Skull Base 2009; 19 - A045
DOI: 10.1055/s-2009-1222160

A Craniozygomatic Approach Combined with Midfacial Degloving for a Large Skull Base Meningioma

Colin Butler 1(presenter), Jennifer Magill 1, Kay Seymour 1, Vasileios Apostolopoulos 1, Simon Eccles 1, Kevin O'Neill 1, Peter Clarke 1
  • 1London, UK

Introduction: Large primary middle cranial fossa tumors that extend into the spheno-ethmoido-clival regions and infratemporal fossa often require combined approaches that may be performed at the same sitting or in staged procedures. We applied a low pterional approach with zygomatic arch osteotomy combined with a midfacial degloving to a large, predominantly right-sided skull base meningioma that threatened contralateral vision. This unique surgical approach was used to successfully debulk a massive meningioma originating from the right sphenoid wing and expanding medially toward the cavernous sinus and pituitary fossa, anteriorly into the sphenoid and ethmoid sinuses and right orbital apex, and inferiorly into the right infratemporal fossa and maxillary antrum.

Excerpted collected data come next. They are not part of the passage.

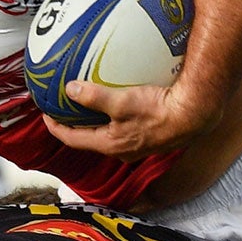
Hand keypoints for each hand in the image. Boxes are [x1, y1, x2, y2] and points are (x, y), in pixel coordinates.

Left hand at [44, 81, 217, 160]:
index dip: (56, 127)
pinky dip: (113, 118)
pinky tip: (119, 104)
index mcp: (110, 145)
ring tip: (87, 107)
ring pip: (107, 135)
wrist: (194, 115)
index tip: (46, 115)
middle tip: (63, 111)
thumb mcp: (122, 102)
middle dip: (74, 126)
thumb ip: (94, 97)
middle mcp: (121, 150)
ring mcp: (137, 146)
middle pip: (89, 139)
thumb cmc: (159, 111)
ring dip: (95, 122)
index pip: (73, 140)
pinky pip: (124, 128)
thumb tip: (70, 90)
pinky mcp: (150, 136)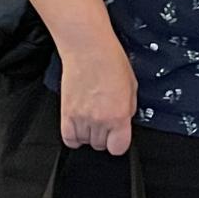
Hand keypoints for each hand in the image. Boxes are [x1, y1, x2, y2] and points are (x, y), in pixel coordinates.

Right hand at [58, 40, 137, 154]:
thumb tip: (124, 121)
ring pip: (85, 142)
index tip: (118, 136)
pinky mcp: (66, 114)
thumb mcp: (132, 86)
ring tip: (92, 118)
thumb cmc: (111, 61)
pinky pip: (69, 139)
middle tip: (105, 119)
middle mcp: (100, 120)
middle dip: (105, 136)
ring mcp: (81, 119)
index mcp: (119, 115)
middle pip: (101, 145)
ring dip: (89, 134)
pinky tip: (79, 124)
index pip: (119, 148)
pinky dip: (74, 135)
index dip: (119, 142)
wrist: (89, 49)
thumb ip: (128, 109)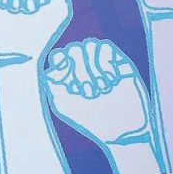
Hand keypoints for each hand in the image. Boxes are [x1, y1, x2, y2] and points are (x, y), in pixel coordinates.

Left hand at [44, 38, 154, 155]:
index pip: (59, 55)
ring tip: (101, 90)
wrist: (121, 128)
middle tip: (89, 93)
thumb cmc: (92, 121)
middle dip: (80, 71)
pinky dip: (105, 64)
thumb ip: (53, 86)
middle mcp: (84, 66)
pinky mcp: (117, 61)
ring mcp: (100, 62)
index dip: (61, 64)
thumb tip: (51, 70)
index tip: (69, 83)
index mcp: (69, 75)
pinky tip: (111, 81)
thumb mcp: (65, 106)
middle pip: (73, 49)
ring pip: (89, 44)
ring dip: (93, 68)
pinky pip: (105, 46)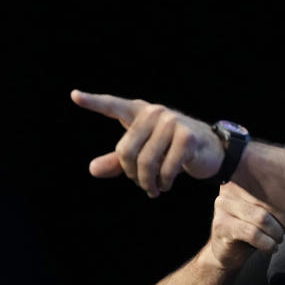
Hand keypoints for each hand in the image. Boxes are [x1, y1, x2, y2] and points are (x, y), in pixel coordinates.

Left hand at [71, 90, 222, 196]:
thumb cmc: (172, 150)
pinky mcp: (187, 138)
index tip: (74, 95)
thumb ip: (118, 161)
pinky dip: (163, 183)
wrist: (210, 150)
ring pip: (145, 162)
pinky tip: (165, 186)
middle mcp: (154, 112)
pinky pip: (165, 168)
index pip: (114, 106)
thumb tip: (93, 169)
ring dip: (147, 183)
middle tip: (142, 184)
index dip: (94, 102)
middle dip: (131, 174)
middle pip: (126, 151)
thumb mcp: (144, 154)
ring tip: (153, 189)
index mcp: (140, 112)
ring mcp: (172, 123)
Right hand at [205, 182, 284, 269]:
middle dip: (284, 219)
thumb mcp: (266, 207)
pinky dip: (267, 243)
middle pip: (269, 201)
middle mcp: (231, 187)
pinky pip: (252, 233)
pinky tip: (270, 247)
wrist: (228, 250)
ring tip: (278, 239)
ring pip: (262, 218)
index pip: (273, 183)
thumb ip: (278, 197)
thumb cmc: (253, 224)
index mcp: (244, 177)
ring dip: (276, 233)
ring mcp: (223, 205)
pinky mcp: (221, 225)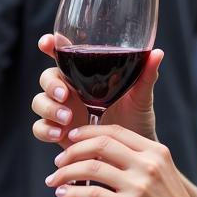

Case Report: We present a case of a 32-year-old right-handed Asian woman who as a child had been treated successfully for acute lymphoblastic leukemia with a combination of chemotherapy and craniospinal irradiation. In 2003, she presented with a 2-year history of progressive headaches, which had been persistent in nature and particularly worse prior to her menstrual period. An MRI scan showed a large lesion in the right temporal lobe extending medially into the cavernous sinus surrounding the internal carotid and cranial nerves II–VI, with some pituitary impingement. There was further extension into the right posterior ethmoids and infratemporal fossa. Biopsy confirmed a histopathological diagnosis of a meningioma that was progesterone receptor positive. Clinical examination showed no focal neurology with normal visual fields, and there was no evidence of pituitary dysfunction. Initially, surgery and radiotherapy were considered inappropriate due to the significant associated comorbidity. Gradual disease progression over the following 4 years resulted in right-eye proptosis, optic atrophy, divergent squint, and visual acuity limited to hand movements only. She also developed paresthesia in the right maxillary and mandibular trigeminal branches. Serial MRIs showed progressive compression of the orbital apex and encroachment of the optic chiasm. Conservative treatment with antiprogesterone and octreotide was initiated but was not effective. Recent deterioration in the visual acuity of her left eye prompted surgical intervention, and a combined approach debulking procedure was performed jointly with neurosurgery and ENT expertise. The patient made an uneventful postoperative recovery with good residual function.

Discussion: The craniozygomatic approach, using a bicoronal flap to gain adequate exposure and cranial access obtained via a low pterional craniotomy, provided excellent access to the anterior and middle cranial fossa. Complete extirpation of the intracranial component of the tumor was achieved, leading to adequate decompression of the II and III cranial nerves. Zygomatic arch osteotomies provided further access to the infratemporal fossa. Midfacial degloving gave excellent exposure to the midfacial skeleton allowing us to resect all tumor in the ethmoids and sphenoid as well as debulking tumor in the infratemporal fossa. Although lesions located in this region can be treated via other radical approaches, we felt this combined approach provided optimal decompression while minimizing operative morbidity. We feel this technique is one that should be considered in the armamentarium of a skull base surgeon.